* [Tasks to complete]:
a. From the essay about a son's sick day, list everything the narrator says you get instead of band practice when you have a fever of 104.
b. In the essay about a son's sick day, rewrite the part that opens with the words containing "You can convince" and closes with "what this is).", renaming "car" to "minivan".

You can convince yourself that your child is growing up too fast. Go ahead, point to his habit of disappearing into his room, slamming his door and then, after a short pause. cranking his Gorillaz CD to migraine-inducing volumes.
Think of this as he sits, crammed into the back seat of your car with two other friends, doubled-over with laughter at the similaries between the word "weenus" (loosely defined as "elbow skin") and "penis" (we know what this is).
Yes, he is growing up, perhaps too quickly for some of us. I'm not really part of that groupthink, actually. I don't mind that he is growing up, and if I have to remind him that he's "no longer a baby" several times a day, so be it. I'm fine with it.
I was once a high school teacher. Even though I failed at it (shocking, I know), it wasn't because I didn't like the kids. I loved the kids. Because of that, I'm operating under the assumption that once the Jawa hits adolescence, I'll understand his motivations and concerns better than I do now that he is 9.
All of that seems pretty ridiculous right now, however. Though the Jawa and I began our morning in the usual fashion (me yelling, him lying with his feet against the heating vent in the living room, reading instead of getting ready for school), the phone call I got at 11:55 indicated that this would not be a normal Monday.
"Hello, this is Brandeis Hillel Day School. Your Jawa has a fever of 104."
Fifteen minutes later, I got another phone call.
(smaller voice than normal) "Hi, Dad. Mommy came to get me."
And then he started crying because he wanted to go to band practice today, but you just don't get to blow that horn, Dizzie Gillespie, when you're running a fever of 104 and appear at the front door with red-rimmed, glassy eyes an bright red cheeks. Instead of band practice, you get a makeshift bed on the downstairs couch, the remote, a glass of water and all the TV-watching you can stand.
You do not get GameCube, unfortunately, especially when, for you, GameCube is a very physical activity.
Remember staying home from school? Adulthood has never come close to providing the security and overall calm of a day spent lying on the couch -- with your pillow and the blankets from your bed -- watching TV. And I am sincerely sorry for kids whose parents won't let them watch TV in that situation, or will only let them watch PBS. They may grow up to be enlightened adults, but who knows if they'll spend their lives plagued by a nagging sense of insecurity, one which they cannot name?
So today, instead of sitting upstairs in the kitchen, I am on the floor downstairs, equidistant from my ill Jawa and 27 inches of "Tom & Jerry" with surround sound. Right now, after being hit on the head with a household object, Tom has not only lost his memory but also taken on the attributes and interests of a mouse. This has upset Jerry's equilibrium to the point that he feels it necessary to create a mine field of falling household objects with which to pummel Tom back into cat-ness.

* [Supplied entries]:
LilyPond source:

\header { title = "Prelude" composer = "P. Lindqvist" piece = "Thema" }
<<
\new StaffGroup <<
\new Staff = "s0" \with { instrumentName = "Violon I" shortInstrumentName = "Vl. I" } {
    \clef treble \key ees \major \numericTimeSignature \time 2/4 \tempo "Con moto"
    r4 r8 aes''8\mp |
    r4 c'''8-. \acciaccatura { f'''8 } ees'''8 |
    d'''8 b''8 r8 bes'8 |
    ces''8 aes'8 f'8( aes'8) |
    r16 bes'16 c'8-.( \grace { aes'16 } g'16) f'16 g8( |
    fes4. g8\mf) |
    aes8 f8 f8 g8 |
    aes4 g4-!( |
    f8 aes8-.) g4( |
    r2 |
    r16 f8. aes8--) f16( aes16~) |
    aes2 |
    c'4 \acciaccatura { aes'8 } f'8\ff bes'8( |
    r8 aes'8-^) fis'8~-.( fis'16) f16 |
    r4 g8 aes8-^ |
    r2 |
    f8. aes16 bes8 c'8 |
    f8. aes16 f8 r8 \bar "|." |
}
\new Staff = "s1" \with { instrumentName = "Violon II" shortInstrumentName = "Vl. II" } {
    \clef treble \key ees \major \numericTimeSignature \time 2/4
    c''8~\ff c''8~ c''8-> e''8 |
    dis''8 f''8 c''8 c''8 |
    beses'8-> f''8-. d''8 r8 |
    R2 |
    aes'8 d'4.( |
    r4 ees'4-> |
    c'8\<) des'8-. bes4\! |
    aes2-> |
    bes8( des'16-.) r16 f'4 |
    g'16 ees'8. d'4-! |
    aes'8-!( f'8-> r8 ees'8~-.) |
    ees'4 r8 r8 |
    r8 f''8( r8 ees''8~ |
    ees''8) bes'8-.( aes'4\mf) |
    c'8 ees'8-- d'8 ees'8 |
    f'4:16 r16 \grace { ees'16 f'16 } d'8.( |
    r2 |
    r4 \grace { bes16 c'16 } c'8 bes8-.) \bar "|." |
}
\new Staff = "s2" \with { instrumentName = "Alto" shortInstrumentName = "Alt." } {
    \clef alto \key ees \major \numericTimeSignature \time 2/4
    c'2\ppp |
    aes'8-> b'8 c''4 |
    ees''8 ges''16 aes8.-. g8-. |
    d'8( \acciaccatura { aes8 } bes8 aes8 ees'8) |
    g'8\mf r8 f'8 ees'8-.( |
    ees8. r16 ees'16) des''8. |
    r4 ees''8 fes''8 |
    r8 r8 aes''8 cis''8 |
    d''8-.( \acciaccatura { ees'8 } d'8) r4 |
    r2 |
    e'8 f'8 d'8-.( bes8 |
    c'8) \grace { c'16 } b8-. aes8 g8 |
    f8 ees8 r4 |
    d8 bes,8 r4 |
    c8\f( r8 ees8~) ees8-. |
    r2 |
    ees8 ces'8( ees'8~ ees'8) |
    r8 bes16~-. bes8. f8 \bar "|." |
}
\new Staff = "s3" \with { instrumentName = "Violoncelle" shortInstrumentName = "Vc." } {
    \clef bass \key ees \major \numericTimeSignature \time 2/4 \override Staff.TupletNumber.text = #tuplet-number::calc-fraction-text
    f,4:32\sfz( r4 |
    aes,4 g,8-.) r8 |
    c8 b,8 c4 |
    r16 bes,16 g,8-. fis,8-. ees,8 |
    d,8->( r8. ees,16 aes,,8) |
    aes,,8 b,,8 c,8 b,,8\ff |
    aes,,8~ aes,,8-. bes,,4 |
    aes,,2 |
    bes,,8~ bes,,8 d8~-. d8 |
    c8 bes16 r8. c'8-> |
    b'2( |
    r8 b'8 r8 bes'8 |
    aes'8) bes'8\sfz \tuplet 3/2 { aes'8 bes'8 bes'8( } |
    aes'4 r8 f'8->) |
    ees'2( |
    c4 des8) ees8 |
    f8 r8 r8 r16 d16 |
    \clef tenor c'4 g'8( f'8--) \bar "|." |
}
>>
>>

* [List of solutions]:
a.
- a makeshift bed on the downstairs couch
- the remote
- a glass of water
- all the TV-watching you can stand

b.
You can convince yourself that your child is growing up too fast. Go ahead, point to his habit of disappearing into his room, slamming his door and then, after a short pause. cranking his Gorillaz CD to migraine-inducing volumes.
Think of this as he sits, crammed into the back seat of your minivan with two other friends, doubled-over with laughter at the similaries between the word "weenus" (loosely defined as "elbow skin") and "penis" (we know what this is).